Would be neat to take this one model of ND at a time and do a number of them. Seeing if actual dates of the hubs can be matched up by the part sizes included. No doubt an extremely time consuming project. I have two model D's here. One from 47 and one the original from my 41 CT. Just pulled out a 0-1 mic and already saw the differences alone just wi5h the disks. Think I will take it into work tomorrow and really get to monkeying with it while machines are running. 

Scott, you're a genius.


----------



## Tim Kersey (Feb 16, 2017)

Is the number of brake discs the same for all types & models of ND rear hubs - 21?


----------



## buickmike (Feb 16, 2017)

I was wondering the same thing. If I have older- taller hub can disc be used from second version. I don't like seperating them. I just slide whole stack on


----------



## buickmike (Feb 23, 2017)

Howza bout an update on this topic?  I just found out I had the wider shell bilt with the shorter disc support.  I thought it was tight when turning. wheel by hand.
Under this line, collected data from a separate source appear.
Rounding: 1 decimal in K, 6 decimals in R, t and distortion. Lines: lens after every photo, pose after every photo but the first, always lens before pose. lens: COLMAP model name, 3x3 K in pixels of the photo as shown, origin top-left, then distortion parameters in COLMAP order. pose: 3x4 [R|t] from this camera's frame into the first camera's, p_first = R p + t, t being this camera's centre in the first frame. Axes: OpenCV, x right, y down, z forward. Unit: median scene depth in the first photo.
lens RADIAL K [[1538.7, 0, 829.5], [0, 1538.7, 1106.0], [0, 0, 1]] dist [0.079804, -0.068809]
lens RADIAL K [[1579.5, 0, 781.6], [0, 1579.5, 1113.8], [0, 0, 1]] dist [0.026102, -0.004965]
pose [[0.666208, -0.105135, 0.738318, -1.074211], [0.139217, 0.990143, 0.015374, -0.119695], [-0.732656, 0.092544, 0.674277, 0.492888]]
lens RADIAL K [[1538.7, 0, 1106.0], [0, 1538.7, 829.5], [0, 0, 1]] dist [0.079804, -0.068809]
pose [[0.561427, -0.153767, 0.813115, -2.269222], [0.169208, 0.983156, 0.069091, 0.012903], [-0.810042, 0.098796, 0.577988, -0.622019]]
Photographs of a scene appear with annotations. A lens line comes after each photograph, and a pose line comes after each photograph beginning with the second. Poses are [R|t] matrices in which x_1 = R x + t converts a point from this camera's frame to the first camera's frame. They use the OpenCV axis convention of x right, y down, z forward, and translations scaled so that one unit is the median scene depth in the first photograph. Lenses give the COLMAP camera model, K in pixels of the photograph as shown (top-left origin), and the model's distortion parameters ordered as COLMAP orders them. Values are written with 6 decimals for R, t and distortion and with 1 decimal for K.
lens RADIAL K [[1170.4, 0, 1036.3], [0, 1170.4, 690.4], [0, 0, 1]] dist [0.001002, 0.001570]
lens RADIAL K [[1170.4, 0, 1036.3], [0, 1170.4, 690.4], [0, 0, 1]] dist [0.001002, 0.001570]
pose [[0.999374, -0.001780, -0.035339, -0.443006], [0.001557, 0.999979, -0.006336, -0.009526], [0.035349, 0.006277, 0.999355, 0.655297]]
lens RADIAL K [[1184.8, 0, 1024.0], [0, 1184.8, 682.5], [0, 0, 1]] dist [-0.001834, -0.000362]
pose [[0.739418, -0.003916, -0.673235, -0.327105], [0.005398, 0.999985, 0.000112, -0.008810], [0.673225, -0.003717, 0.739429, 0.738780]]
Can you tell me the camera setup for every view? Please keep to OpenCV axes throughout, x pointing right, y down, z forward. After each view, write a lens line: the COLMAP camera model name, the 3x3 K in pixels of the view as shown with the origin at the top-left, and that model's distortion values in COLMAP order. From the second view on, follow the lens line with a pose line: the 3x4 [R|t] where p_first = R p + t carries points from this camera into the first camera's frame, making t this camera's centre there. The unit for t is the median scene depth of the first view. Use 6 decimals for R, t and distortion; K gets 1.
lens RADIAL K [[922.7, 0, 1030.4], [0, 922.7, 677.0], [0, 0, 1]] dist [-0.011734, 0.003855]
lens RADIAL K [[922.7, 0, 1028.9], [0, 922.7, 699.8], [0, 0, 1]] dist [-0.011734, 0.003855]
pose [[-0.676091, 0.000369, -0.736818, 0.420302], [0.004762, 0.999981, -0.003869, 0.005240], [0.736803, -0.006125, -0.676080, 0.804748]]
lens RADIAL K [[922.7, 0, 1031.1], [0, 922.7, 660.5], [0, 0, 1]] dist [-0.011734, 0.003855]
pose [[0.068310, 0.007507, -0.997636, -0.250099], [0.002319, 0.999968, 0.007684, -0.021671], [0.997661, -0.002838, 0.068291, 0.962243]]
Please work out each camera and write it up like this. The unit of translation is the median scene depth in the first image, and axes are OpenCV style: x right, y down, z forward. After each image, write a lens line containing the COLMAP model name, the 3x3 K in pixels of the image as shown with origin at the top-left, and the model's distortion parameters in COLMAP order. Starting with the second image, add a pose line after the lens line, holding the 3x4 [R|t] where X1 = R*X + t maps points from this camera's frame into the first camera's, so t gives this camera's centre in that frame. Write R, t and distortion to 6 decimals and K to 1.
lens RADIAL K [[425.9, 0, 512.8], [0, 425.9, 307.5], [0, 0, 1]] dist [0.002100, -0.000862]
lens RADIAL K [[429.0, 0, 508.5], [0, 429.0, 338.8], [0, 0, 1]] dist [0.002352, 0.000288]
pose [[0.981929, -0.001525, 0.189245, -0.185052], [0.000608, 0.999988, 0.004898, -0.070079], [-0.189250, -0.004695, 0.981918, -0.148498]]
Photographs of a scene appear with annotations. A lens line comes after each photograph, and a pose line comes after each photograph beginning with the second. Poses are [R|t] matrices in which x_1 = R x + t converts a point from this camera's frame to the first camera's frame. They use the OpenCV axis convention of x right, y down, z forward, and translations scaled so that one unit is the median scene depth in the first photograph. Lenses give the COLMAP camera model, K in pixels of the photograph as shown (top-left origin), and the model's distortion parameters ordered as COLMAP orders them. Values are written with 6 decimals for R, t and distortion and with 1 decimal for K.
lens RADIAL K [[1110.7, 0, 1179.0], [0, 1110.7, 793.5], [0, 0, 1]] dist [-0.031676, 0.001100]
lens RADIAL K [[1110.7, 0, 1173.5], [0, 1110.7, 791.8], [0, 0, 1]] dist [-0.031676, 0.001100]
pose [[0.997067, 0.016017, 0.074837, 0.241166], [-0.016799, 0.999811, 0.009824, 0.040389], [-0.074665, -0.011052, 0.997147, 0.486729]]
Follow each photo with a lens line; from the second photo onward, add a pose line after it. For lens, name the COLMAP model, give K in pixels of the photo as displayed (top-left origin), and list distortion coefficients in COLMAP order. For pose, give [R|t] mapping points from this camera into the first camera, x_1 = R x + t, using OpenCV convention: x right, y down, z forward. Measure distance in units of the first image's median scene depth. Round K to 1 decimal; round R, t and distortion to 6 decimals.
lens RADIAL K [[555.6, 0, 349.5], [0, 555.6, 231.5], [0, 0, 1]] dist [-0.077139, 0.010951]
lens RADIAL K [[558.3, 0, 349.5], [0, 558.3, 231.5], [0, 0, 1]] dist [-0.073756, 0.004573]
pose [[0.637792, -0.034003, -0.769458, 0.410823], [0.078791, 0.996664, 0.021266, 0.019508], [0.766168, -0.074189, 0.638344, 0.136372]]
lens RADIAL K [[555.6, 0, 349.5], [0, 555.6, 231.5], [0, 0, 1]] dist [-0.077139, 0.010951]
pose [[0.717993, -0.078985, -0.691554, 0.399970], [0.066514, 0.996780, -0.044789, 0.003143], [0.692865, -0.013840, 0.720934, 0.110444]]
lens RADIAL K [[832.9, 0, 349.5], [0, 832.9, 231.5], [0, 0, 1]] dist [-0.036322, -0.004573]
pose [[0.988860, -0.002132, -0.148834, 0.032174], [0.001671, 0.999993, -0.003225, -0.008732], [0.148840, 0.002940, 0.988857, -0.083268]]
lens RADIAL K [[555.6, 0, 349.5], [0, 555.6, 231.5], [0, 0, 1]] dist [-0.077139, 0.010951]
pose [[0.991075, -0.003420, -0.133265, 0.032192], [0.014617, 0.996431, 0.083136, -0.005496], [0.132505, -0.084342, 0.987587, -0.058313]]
Could that have been an issue??


----------



## catfish (Feb 23, 2017)

Great info!


----------



## buickmike (Feb 23, 2017)

Might have replaceable races in that 1


----------



## rustjunkie (Feb 26, 2017)

Tim Kersey said:


> Is the number of brake discs the same for all types & models of ND rear hubs - 21?




Literature shows the disc stack should measure ~3/4"


----------